To measure the improvements in the profiling time, we executed the benchmarks with the vanilla version of the DiscoPoP profiler. We executed each benchmark five times in isolation, calculated the median of the execution times, and used it as our baseline. Then, we profiled the benchmarks using our method. Again, we ran each benchmark fives times in isolation and recorded its median execution time, which we then compared with the baseline. We repeated the process to obtain the median execution times for DiscoPoP+. We used the same input to execute the benchmarks with each approach. Table 1 shows the relative slowdown of each approach for the three benchmark suites. Figure 5 presents the relative reduction of the profiling overhead for each benchmark.

Whether we can reduce the profiling time of a benchmark depends on its memory access pattern. In theory, the more memory accesses that occur without using pointers and aliases, the more effective our method will be. If the variables in a program are mostly pointers or passed by reference to functions, we fail to reduce the profiling overhead significantly. Notably, our method lowered the profiling time in all test cases.

Fig. 5.
figure 5

Profiling-time reduction relative to the standard DiscoPoP profiler.

Table 1. Relative slowdown caused by standard DiscoPoP vs. DiscoPoP+ vs. our hybrid approach.

For Polybench, our hybrid technique reduced the profiling overhead to a lesser degree than DiscoPoP+ because these benchmarks contain polyhedral loops. DiscoPoP+ eliminates these loops from profiling, whereas our approach skips only a subset of the memory instructions within those loops. This is why the median improvement of the profiling time is 70% with DiscoPoP+, but only 61% with our hybrid method.
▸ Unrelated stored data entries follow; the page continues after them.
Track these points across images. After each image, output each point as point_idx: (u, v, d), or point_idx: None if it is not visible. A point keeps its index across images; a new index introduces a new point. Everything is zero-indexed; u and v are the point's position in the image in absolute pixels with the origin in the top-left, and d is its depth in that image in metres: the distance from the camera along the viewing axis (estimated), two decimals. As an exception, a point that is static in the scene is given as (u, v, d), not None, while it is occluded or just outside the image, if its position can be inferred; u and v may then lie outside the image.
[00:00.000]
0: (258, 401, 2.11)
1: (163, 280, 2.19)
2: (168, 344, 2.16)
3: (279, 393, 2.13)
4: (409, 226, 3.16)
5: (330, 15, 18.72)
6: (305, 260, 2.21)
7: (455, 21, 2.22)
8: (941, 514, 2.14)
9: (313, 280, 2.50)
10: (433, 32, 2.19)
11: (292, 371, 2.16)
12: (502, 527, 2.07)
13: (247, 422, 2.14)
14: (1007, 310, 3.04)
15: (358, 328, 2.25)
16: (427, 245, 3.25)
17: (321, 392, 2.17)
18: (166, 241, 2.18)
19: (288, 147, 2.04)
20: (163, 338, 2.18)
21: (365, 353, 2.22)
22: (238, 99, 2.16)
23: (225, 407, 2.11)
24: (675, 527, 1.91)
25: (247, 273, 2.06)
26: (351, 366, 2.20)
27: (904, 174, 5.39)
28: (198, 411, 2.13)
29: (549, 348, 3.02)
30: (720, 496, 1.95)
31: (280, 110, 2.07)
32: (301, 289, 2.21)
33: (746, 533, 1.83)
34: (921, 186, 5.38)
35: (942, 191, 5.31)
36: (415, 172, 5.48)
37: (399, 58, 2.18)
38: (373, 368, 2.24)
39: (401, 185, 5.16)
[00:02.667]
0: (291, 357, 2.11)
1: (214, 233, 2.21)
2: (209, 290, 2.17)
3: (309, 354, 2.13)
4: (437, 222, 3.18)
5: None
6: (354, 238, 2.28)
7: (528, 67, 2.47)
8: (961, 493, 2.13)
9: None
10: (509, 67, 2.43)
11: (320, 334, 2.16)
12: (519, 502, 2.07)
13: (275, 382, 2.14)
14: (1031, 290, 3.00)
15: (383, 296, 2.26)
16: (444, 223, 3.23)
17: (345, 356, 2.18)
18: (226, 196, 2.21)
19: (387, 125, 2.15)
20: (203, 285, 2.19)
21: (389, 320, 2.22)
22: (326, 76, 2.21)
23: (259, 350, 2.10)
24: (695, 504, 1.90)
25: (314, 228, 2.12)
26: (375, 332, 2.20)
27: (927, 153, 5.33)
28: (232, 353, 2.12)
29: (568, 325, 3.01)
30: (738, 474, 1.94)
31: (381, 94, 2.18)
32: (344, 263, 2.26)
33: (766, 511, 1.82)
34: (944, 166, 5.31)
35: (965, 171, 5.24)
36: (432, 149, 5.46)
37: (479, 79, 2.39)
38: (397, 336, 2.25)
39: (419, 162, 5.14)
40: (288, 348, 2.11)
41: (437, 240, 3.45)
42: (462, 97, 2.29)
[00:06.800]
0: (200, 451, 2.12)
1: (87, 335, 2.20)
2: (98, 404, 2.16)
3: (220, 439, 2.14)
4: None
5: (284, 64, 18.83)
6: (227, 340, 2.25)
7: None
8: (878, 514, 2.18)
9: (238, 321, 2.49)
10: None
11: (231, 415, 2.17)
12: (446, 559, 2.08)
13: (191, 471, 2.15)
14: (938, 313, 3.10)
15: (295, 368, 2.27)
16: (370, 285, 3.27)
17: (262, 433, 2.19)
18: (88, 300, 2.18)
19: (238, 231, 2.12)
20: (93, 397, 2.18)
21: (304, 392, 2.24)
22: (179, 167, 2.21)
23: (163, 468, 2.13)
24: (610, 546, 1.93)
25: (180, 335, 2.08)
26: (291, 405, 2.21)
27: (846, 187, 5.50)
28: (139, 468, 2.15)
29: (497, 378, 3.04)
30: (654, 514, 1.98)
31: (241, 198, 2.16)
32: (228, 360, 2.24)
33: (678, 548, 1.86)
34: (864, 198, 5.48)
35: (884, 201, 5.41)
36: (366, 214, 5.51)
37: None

BOTS does not contain any polyhedral loops, which is why DiscoPoP+ did not improve the profiling time at all. In contrast, the median improvement of the profiling time by our method across all BOTS benchmarks was 64%. In Fib, we reduced the profiling time even by 84%.

In NPB, we found polyhedral loops in all benchmarks. Nevertheless, because these loops did not consume a major fraction of the execution time, excluding them did not make the profiling significantly better. DiscoPoP+ obtained only a median reduction of 35% for these benchmarks. Our approach, on the other hand, identified many variables in time-consuming loops. It skipped profiling the memory-access instructions related to those variables and improved the profiling time by a median percentage of 57% across all benchmarks in the suite.

Fig. 6.
figure 6

The workflow of our future hybrid data-dependence analysis. Dark boxes show the contributions of our future work.

Overall, compared to the vanilla version of DiscoPoP, we reduced the profiling time of all programs by at least 38%, with a median reduction of 61% across all the three benchmark suites.

5 Conclusion

Our hybrid approach to data-dependence analysis allows the profiler to skip the memory instructions of scalar variables whose dependences can be extracted statically. However, we still instrument memory operations of aliased variables to capture their data dependences at runtime, avoiding the loss of any data dependence that a purely dynamic method would extract. We implemented our approach as an extension of an advanced data-dependence profiler and decreased the profiling time by at least 38%, with a median reduction of 61% across 49 programs from three benchmark suites, making it far more practical than before. Having a faster profiler, DiscoPoP tool is able to identify parallelism opportunities in larger and longer-running programs. However, our method is generic enough to be implemented in any data-dependence profiler.

Our objective for the future work is to reduce the profiling overhead further and for a wider range of programs. Figure 6 shows the workflow of our future hybrid data-dependence analysis. First, we will aim to exploit LLVM alias analysis to statically detect data dependences for aliased scalar variables and eliminate their memory accesses from profiling. Then, we will investigate the inclusion of other promising tools such as autoPar, which statically identifies data dependences for array variables. Finally, we will combine them with DiscoPoP+ and our approach from this paper, creating a superior tool for hybrid data-dependence analysis.